To install this script on macOS or Windows:

  • Ensure that you have saved your work and close StarDrop
  • For macOS, download the file StarDrop Script – eMolecules (macOS).zip
  • For Windows, download the file StarDrop Script – eMolecules (windows).zip
  • In your user area, navigate to the StarDrop folder (on Windows this is in C:\Users\username\AppData\Roaming\StarDrop, on macOS this is in ~/StarDrop)
  • Extract the contents of the zip file into this folder overwriting any existing files
  • You should now see a folder called eMolecules in the py folder and a folder called widgetplugins
  • Start StarDrop

To use this script…

…you must first request access to the eMolecules API from eMolecules to obtain an API key (please contact [email protected]).

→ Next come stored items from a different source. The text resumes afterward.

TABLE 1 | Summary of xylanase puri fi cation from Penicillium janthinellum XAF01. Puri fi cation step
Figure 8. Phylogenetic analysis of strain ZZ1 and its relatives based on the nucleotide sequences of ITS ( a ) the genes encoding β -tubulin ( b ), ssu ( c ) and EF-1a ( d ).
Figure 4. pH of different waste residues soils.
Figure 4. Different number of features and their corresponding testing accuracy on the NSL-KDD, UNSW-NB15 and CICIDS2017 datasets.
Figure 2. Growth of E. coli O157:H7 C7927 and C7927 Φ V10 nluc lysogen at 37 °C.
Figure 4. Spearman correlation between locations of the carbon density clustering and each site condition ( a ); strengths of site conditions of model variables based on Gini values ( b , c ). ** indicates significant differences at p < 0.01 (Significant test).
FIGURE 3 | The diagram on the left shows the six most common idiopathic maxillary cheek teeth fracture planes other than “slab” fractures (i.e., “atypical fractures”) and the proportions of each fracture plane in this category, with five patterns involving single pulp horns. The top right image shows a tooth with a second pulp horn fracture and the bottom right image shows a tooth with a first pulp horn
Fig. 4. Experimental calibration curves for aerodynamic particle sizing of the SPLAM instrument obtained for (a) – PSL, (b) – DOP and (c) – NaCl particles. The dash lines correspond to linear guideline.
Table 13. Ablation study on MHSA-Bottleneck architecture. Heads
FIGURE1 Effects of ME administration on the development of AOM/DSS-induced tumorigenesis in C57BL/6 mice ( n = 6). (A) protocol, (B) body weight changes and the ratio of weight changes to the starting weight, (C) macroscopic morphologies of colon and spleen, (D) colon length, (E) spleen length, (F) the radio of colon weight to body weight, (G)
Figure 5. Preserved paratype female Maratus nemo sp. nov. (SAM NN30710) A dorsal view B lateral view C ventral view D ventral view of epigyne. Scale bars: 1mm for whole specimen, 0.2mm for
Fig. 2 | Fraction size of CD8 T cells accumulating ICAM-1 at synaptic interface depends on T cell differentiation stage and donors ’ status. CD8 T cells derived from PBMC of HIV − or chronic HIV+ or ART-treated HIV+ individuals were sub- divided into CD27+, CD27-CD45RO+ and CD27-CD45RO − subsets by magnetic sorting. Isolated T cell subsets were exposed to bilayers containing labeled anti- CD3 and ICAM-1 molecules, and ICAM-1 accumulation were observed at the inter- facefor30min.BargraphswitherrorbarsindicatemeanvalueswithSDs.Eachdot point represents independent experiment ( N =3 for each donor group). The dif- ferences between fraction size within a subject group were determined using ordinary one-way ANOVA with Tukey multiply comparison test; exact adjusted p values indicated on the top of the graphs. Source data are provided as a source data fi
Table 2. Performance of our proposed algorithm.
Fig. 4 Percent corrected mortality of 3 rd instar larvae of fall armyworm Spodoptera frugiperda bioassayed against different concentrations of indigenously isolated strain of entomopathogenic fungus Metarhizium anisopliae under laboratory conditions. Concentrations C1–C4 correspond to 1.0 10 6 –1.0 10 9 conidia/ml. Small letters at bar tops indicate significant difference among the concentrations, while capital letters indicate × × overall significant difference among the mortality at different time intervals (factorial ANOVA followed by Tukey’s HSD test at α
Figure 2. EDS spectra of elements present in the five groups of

Please note that this is different from a login to the eMolecules website.

Having received an API key, click on the Custom Scripts->eMolecules menu item in StarDrop and when you start a search you will be prompted to login. Your details will be saved so that you need not do this every time. If you choose Structure Search… then you can draw a structure and choose whether to search for an exact match or a substructure. Alternatively, you can perform a Text Search… instead. Having completed the search, details of the compounds found will be returned in a new data set containing supplier information and hyperlinks into the eMolecules site. A maximum of 10 molecules can be returned from a search but if there are more available then the data set will be called part 1 of X and you can use the Continue Search option to retrieve further results (N.B. for each molecule there may be more than one supplier/quantity available and so you are likely to see more than 10 rows in the data set). The eMolecules Suppliers menu option enables you to retrieve a list of all suppliers.